My Mother was a Canadian from Montreal. Her background was English and Irish, and her Christmas rituals were right out of Currier and Ives.
My Mother's version of Christmas dinner
To show my appreciation for the invitation, I offered to duplicate my Mother's version of Christmas dinner for my hosts and their guests.
The traditional Christmas meal for this part of the world differs greatly from what might be expected in North America.
The meal is served on the night before Christmas, and centers around enormous, silver trays of smoked salmon, served with creme fraîche and warm blinys; and slabs of Pate de Fois Gras with morsels of toast.
My offered was accepted, but I was advised not to prepare too much because of the large amount of food already being served.
The shopping odyssey for the ingredients for Mom's Christmas dinner began with a serious set-back. When I asked the local butcher for the largest turkey he had, I was presented with a
scrawny, capon-size bird that would hardly serve four, much less the twenty-four guests that were expected.

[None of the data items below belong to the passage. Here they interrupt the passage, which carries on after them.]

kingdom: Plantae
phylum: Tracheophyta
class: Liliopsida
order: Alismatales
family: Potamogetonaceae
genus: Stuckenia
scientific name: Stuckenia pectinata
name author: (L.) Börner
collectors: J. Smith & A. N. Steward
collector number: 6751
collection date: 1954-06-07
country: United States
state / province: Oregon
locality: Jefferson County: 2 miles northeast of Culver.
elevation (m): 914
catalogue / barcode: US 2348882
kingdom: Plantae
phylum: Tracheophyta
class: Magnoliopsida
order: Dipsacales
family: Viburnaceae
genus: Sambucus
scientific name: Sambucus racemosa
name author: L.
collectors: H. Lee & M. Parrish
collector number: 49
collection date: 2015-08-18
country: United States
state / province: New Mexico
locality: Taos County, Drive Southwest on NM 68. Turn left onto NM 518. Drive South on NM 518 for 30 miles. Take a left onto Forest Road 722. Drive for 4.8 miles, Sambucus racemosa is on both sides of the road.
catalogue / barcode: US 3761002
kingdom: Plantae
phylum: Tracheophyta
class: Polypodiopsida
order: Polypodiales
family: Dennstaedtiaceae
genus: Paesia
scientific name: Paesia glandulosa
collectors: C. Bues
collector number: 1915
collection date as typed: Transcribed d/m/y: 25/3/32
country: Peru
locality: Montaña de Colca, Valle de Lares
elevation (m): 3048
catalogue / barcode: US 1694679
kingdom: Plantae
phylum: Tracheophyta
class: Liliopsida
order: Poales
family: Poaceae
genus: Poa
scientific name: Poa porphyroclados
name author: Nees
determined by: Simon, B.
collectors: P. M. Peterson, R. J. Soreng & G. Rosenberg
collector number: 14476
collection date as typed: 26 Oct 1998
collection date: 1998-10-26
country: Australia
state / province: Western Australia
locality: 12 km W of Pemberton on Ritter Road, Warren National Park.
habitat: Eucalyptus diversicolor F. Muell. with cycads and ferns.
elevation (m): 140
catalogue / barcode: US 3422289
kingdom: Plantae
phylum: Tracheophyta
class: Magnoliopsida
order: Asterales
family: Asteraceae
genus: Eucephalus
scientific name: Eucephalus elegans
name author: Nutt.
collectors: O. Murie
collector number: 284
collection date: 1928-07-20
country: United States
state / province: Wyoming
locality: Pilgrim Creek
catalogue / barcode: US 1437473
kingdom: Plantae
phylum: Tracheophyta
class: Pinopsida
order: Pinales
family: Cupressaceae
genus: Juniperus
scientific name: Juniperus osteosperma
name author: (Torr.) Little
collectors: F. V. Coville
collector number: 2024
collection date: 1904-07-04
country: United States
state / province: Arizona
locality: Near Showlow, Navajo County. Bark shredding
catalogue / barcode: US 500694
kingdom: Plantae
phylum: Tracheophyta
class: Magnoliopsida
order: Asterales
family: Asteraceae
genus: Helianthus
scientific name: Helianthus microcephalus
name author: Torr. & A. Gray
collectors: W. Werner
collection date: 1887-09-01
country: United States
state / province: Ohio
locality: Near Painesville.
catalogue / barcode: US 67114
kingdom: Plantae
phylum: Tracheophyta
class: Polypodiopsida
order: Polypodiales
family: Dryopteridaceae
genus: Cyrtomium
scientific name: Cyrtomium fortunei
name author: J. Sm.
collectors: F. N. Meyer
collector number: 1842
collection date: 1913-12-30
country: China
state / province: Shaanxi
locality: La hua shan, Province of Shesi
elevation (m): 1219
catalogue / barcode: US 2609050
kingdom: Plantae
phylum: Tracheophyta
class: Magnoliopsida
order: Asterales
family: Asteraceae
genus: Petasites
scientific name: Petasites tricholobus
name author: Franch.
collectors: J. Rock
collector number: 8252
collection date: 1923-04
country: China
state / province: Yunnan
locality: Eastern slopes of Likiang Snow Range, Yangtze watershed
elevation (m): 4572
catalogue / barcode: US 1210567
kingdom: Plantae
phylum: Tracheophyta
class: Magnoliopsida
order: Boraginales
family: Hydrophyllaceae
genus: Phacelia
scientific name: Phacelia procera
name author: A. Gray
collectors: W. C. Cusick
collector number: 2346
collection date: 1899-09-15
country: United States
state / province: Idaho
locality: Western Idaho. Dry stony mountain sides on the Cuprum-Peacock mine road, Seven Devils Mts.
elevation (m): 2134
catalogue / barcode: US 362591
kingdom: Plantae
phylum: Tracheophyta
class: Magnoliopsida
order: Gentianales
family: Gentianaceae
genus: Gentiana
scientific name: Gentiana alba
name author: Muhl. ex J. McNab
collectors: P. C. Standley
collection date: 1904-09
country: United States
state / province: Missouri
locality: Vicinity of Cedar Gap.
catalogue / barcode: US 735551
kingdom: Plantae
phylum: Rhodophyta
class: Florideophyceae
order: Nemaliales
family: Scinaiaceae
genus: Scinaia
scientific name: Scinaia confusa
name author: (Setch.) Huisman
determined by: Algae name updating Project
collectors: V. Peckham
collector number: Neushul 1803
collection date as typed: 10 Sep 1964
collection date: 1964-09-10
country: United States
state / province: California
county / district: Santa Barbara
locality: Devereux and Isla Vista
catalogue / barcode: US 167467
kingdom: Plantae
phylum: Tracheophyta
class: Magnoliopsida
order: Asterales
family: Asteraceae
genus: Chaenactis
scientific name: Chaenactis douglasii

He explained that the American "beast sized bird" was tasteless, dry and not interesting for the table of a discriminating diner.
Outside the shop, I overheard a couple speaking with an English accent.
On a hunch, I asked them where they bought their turkey for the holidays. The directed me to a small store in Antibes, further down the coast in France.
My Tom Turkey
There I found my good old, 24 pound Tom Turkey.
Having checked off the centerpiece from my shopping list, the rest of the items began to rapidly fall into place. Yams (pommes de terre douce) turned-up in the exotic tropical food section of
the local green grocer; and the ingredients for the sausage, apple, chestnut stuffing were soon in the bag along with all the rest of the "fixings."
I commandeered my host's kitchen for the preparations.
After a full day, the meal was ready to serve to the expectant, but somewhat skeptical guests.
The salmon and fois gras had already been consumed, and the sight of the monster, golden brown turkey, steaming sweet potatoes and giblet gravy produced groans around the table. Undaunted, I carved the bird, served the meal and awaited the reaction.
What came next caught me completely off-guard.
The guests all stood and applauded warmly, complete with hearty "Bravos". They then proceeded to embrace me and plant kisses on both cheeks.
Not only was the meal a smashing success, but I was asked by my hosts to return and prepare it again for the next year's Christmas celebration.
And so it came to pass that the American Turkey who came to Christmas dinner in Monte
Carlo was re-ordered. In fact, I have been preparing this little taste of America for my friends in Monaco for the past 14 years.